In the preceding paper in this issue, the concept of band-target entropy minimization
(BTEM) was introduced, and it was successfully applied to spectral reconstruction from a
stoichiometric organometallic reaction system after spectral preconditioning. In this contribution, the BTEM algorithm is reapplied to semi-batch homogeneous catalytic reactions without
spectral preconditioning. The homogeneous catalytic hydroformylation of 3,3-dimethylbut-1-ene, starting with Rh4(σ-CO)9(μ-CO)3 as catalyst precursor in n-hexane as solvent, was
studied at 298 K and variable total pressure, using high pressure in situ infrared spectroscopy
as the analytical tool.
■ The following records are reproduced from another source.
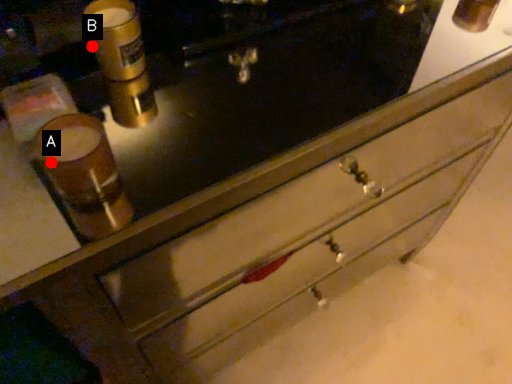
Question: Two points are circled on the image, labeled by A and B beside each circle. Which point is farther from the camera taking this photo?

Choices:
 (A) A is further
 (B) B is further

Answer: (B)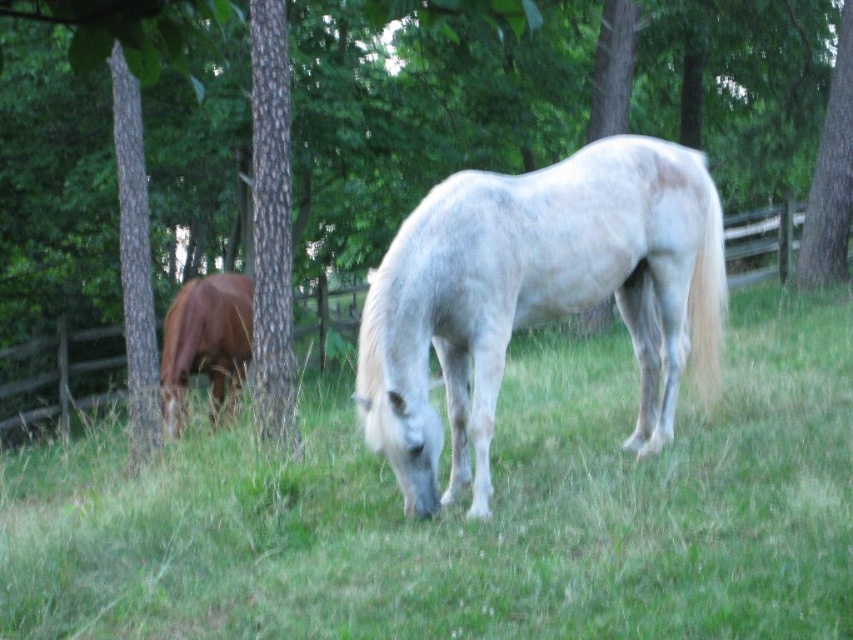
Can you confirm if green grass at center is positioned to the right of smooth bark tree trunk at left?

Yes, green grass at center is to the right of smooth bark tree trunk at left.

The width and height of the screenshot is (853, 640). What do you see at coordinates (471, 522) in the screenshot? I see `green grass at center` at bounding box center [471, 522].

Where is `green grass at center`? This screenshot has height=640, width=853. green grass at center is located at coordinates (471, 522).

I want to click on green grass at center, so click(x=471, y=522).

Who is positioned more to the right, green grass at center or brown glossy horse at left?

green grass at center

Is point (769, 609) positioned in front of point (213, 374)?

Yes.

Locate an element on the screen. green grass at center is located at coordinates (471, 522).

Is green bark tree at center below white matte horse at center?

Incorrect, green bark tree at center is not positioned below white matte horse at center.

Can you confirm if green bark tree at center is shorter than white matte horse at center?

In fact, green bark tree at center may be taller than white matte horse at center.

Is point (163, 88) more distant than point (577, 234)?

Yes, it is.

I want to click on green bark tree at center, so click(421, 109).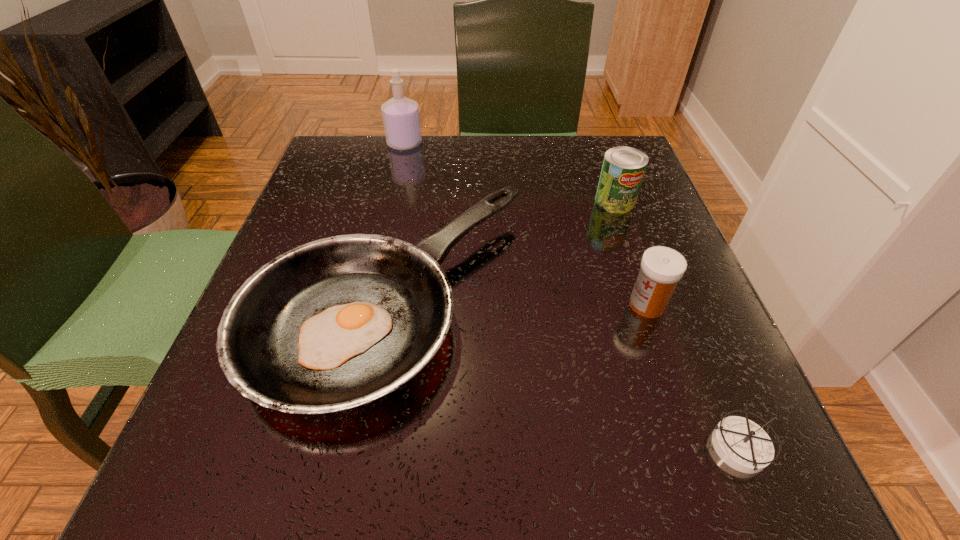
Locate an element on the screen. free space located 0.300m on the back of the compass is located at coordinates (662, 260).

This screenshot has height=540, width=960. Identify the location of perfume that is at the far edge. (401, 119).

I want to click on can at the far edge, so pyautogui.click(x=623, y=169).

This screenshot has height=540, width=960. Find the location of `frying pan positioned at the near edge`. frying pan positioned at the near edge is located at coordinates (336, 323).

Image resolution: width=960 pixels, height=540 pixels. Find the location of `compass present at the near edge`. compass present at the near edge is located at coordinates coord(742,444).

Identify the location of perfume that is at the left edge. (401, 119).

At what (x,y) coordinates should I click in order to perform the action: click on frying pan at the left edge. Please return your answer as a coordinate pair (x, y). Looking at the image, I should click on (336, 323).

Where is `can present at the right edge`? This screenshot has width=960, height=540. can present at the right edge is located at coordinates (623, 169).

At what (x,y) coordinates should I click in order to perform the action: click on medicine that is at the right edge. Please return your answer as a coordinate pair (x, y). Looking at the image, I should click on (661, 268).

Find the location of a particular element. compass present at the right edge is located at coordinates (742, 444).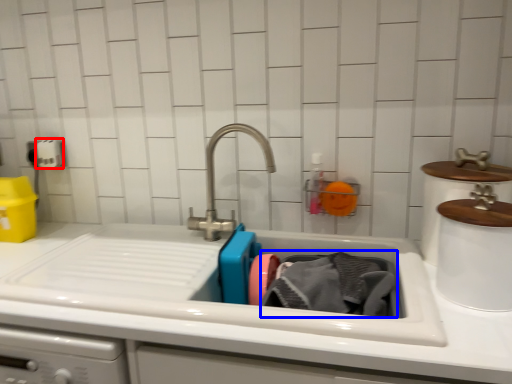
Question: Which object appears farthest to the camera in this image, toilet paper (highlighted by a red box) or clothing (highlighted by a blue box)?

Choices:
 (A) toilet paper
 (B) clothing

Answer: (A)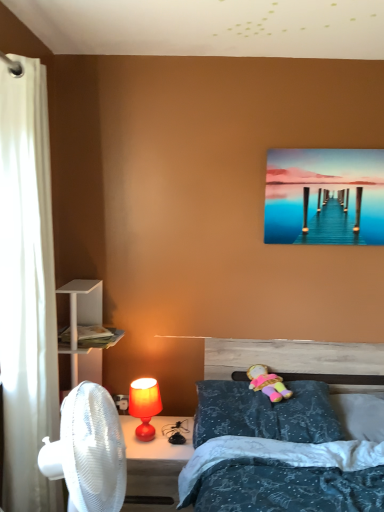
Identify the location of blank space situated above blue textured pillow at lower right, which appears as the second pillow when viewed from the left (from a real-world perspective). (365, 401).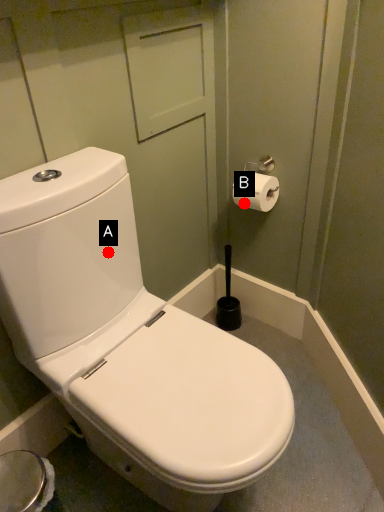
Question: Two points are circled on the image, labeled by A and B beside each circle. Which point is farther from the camera taking this photo?

Choices:
 (A) A is further
 (B) B is further

Answer: (B)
The non-preconditioned data were then subjected to BTEM in order
to recover the pure component spectra of the species present. The pure component spectra
of background moisture and carbon dioxide, hexane, dissolved CO in hexane, and the
dissolved species present, namely the organic reactant 3,3-dimethylbut-1-ene, the organic
product 4,4-dimethylpentanal, the catalyst precursor Rh4(σ-CO)9(μ-CO)3, the observable
organometallic intermediate RCORh(CO)4, and Rh6(CO)16, were all readily recovered. An
unexpected finding was a very well resolved spectrum with two terminal CO vibrations
centered at 2068 and 2076 cm-1 (almost exactly overlapping with Rh4(σ-CO)9(μ-CO)3, but
without bridging carbonyls). With reasonable certainty we are assigning this new spectrum
to the previously unknown complex Rh4(σ-CO)12. The results indicate that spectral
reconstruction, using no libraries and no a
priori information, is indeed possible from semi-batch runs. This finding holds promise for rapid and cost-effective spectroscopic system
identification of reactive organometallic and homogeneous catalytic systems.